Source rows:
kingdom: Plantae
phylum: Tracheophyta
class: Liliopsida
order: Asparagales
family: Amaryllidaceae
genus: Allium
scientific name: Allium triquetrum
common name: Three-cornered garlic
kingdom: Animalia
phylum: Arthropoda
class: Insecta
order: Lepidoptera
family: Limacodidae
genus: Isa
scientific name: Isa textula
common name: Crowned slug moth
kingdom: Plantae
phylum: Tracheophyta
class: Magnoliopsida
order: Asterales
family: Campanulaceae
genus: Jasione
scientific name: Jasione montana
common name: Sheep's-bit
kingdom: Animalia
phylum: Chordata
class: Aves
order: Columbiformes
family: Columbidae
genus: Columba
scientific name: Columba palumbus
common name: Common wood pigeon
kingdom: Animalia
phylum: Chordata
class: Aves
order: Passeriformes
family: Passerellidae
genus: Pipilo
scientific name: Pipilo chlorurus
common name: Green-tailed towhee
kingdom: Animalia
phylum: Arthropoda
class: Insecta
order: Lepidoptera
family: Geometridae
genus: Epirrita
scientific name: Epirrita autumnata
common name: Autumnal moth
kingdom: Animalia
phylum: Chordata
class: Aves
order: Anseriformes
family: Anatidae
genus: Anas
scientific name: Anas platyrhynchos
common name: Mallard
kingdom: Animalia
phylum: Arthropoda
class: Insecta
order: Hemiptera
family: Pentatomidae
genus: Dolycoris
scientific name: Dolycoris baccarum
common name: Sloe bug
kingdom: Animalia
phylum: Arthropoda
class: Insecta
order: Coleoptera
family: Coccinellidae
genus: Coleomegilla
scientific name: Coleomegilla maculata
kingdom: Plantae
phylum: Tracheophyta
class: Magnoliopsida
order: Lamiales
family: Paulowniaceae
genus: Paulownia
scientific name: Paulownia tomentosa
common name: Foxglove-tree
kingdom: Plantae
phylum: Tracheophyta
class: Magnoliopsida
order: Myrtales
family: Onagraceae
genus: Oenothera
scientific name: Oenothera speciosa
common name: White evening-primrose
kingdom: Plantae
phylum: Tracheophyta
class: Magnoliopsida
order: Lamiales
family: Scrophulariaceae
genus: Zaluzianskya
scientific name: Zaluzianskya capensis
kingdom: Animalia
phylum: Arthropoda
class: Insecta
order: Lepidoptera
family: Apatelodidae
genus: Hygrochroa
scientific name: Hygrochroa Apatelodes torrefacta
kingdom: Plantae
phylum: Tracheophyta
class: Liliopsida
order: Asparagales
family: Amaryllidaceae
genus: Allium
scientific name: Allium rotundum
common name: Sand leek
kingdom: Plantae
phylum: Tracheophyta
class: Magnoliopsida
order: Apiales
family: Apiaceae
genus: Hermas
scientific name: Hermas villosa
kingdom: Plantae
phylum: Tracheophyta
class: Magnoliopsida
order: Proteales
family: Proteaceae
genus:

## Problem to work on
Reproduce every row above verbatim, keeping each line in its original order.

## Exercise response
kingdom: Plantae
phylum: Tracheophyta
class: Liliopsida
order: Asparagales
family: Amaryllidaceae
genus: Allium
scientific name: Allium triquetrum
common name: Three-cornered garlic
kingdom: Animalia
phylum: Arthropoda
class: Insecta
order: Lepidoptera
family: Limacodidae
genus: Isa
scientific name: Isa textula
common name: Crowned slug moth
kingdom: Plantae
phylum: Tracheophyta
class: Magnoliopsida
order: Asterales
family: Campanulaceae
genus: Jasione
scientific name: Jasione montana
common name: Sheep's-bit
kingdom: Animalia
phylum: Chordata
class: Aves
order: Columbiformes
family: Columbidae
genus: Columba
scientific name: Columba palumbus
common name: Common wood pigeon
kingdom: Animalia
phylum: Chordata
class: Aves
order: Passeriformes
family: Passerellidae
genus: Pipilo
scientific name: Pipilo chlorurus
common name: Green-tailed towhee
kingdom: Animalia
phylum: Arthropoda
class: Insecta
order: Lepidoptera
family: Geometridae
genus: Epirrita
scientific name: Epirrita autumnata
common name: Autumnal moth
kingdom: Animalia
phylum: Chordata
class: Aves
order: Anseriformes
family: Anatidae
genus: Anas
scientific name: Anas platyrhynchos
common name: Mallard
kingdom: Animalia
phylum: Arthropoda
class: Insecta
order: Hemiptera
family: Pentatomidae
genus: Dolycoris
scientific name: Dolycoris baccarum
common name: Sloe bug
kingdom: Animalia
phylum: Arthropoda
class: Insecta
order: Coleoptera
family: Coccinellidae
genus: Coleomegilla
scientific name: Coleomegilla maculata
kingdom: Plantae
phylum: Tracheophyta
class: Magnoliopsida
order: Lamiales
family: Paulowniaceae
genus: Paulownia
scientific name: Paulownia tomentosa
common name: Foxglove-tree
kingdom: Plantae
phylum: Tracheophyta
class: Magnoliopsida
order: Myrtales
family: Onagraceae
genus: Oenothera
scientific name: Oenothera speciosa
common name: White evening-primrose
kingdom: Plantae
phylum: Tracheophyta
class: Magnoliopsida
order: Lamiales
family: Scrophulariaceae
genus: Zaluzianskya
scientific name: Zaluzianskya capensis
kingdom: Animalia
phylum: Arthropoda
class: Insecta
order: Lepidoptera
family: Apatelodidae
genus: Hygrochroa
scientific name: Hygrochroa Apatelodes torrefacta
kingdom: Plantae
phylum: Tracheophyta
class: Liliopsida
order: Asparagales
family: Amaryllidaceae
genus: Allium
scientific name: Allium rotundum
common name: Sand leek
kingdom: Plantae
phylum: Tracheophyta
class: Magnoliopsida
order: Apiales
family: Apiaceae
genus: Hermas
scientific name: Hermas villosa
kingdom: Plantae
phylum: Tracheophyta
class: Magnoliopsida
order: Proteales
family: Proteaceae
genus:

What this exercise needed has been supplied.